Felicity earned a Bachelor of Arts in Economics and International Studies from Washington and Jefferson College and a Juris Doctor from the William and Mary School of Law, where she served as vice president of the Election Law Society and as a member of the Bill of Rights Journal. She is admitted to the Pennsylvania and Virginia bars.



Before joining the Pennsylvania Policy Center, Erica was deputy director of communications at the Pennsylvania Budget and Policy Center and Keystone Research Center. Previously, she’d spent years as a fundraising researcher in various Philadelphia nonprofits such as the University of Pennsylvania Medical Center and The Curtis Institute of Music. She was a copy editor at The Philadelphia Tribune, the oldest, continuously Black-owned newspaper in the U.S., and then ran her own copy editing business, specializing in academic writing and both fiction and nonfiction writing translated from other languages.
From 2013 to 2021, she co-ran the blog Dark Matters about people of color and genre (horror, sci-fi, fantasy, science/tech, etc.) media. Dark Matters provided historical and current cultural information and was an online advocate for improving POC visibility in genre media and for people seeking information and safety while protesting the rash of police brutality during that time.

Adrienne Standley is the deputy design and digital director for the Pennsylvania Policy Center and a passionate harm reductionist and LGBTQ+ rights activist living in Philadelphia. They’re a policy nerd and community organizer with a fine art degree from Arcadia University and additional experience in small business operations, management, and e-commerce.

Dwayne J. Heisler serves as the campaign director for the Pennsylvania Policy Center, where he leverages more than two decades of experience in political organizing and progressive leadership. With deep expertise in state-level lobbying, legislative strategy, and coalition building, Dwayne has successfully led numerous campaigns focused on advancing key progressive policies in Pennsylvania.
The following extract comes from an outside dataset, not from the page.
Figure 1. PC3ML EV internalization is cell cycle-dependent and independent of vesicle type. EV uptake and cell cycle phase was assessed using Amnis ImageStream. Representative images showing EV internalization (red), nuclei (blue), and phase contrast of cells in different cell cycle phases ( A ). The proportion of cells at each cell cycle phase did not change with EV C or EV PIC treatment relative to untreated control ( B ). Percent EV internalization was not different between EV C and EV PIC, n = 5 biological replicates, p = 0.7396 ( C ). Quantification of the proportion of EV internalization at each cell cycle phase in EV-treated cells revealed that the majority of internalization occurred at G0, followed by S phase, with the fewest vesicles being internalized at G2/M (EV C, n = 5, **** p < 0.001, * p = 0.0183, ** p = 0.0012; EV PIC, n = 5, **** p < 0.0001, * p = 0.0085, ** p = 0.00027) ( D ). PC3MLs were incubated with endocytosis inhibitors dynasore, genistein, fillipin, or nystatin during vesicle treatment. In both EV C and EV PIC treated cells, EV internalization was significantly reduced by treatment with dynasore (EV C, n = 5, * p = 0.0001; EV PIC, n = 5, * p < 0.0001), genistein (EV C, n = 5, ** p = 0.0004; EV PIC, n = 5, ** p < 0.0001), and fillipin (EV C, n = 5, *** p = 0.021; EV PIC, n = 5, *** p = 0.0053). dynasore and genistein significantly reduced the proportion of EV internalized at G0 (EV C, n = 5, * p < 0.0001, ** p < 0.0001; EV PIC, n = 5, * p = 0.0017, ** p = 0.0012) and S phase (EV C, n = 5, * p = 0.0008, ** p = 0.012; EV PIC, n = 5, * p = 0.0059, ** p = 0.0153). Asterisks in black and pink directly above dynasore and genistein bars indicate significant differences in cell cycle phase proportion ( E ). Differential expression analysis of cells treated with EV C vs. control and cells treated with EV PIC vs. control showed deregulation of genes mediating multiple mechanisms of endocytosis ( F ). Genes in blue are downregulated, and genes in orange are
Before joining the Pennsylvania Policy Center as director of policy and research, Laura served as a post-doctoral associate at the Center for Women and Work at Rutgers University, where she conducted state-level research on child care policy, labor market outcomes, and gender equity. Previously, she was a fellow at Voices for Utah Children, where she worked on economic justice initiatives related to family well-being and early childhood education. Laura holds a doctorate in economics from the University of Utah and an undergraduate degree in quantitative economics and econometrics from the University of South Florida. Her work has been published in peer-reviewed journals such as the Journal of Economics, Race, and Policy, and Œconomia.
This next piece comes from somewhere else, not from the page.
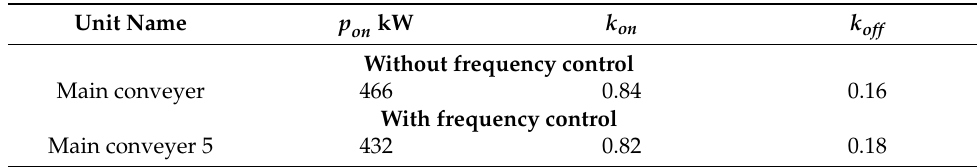
Table 12. Probabilistic design characteristics for the group ELC.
Castin Stone is a policy analyst with the Pennsylvania Policy Center. Before joining the Center, he worked in Addison County, Vermont, in order to assess housing needs and water quality while working on his degree in environmental studies and geology at Middlebury College. Castin is passionate about geographic data analysis, best practices in data governance, and making opaque statistics into accurate and compelling stories.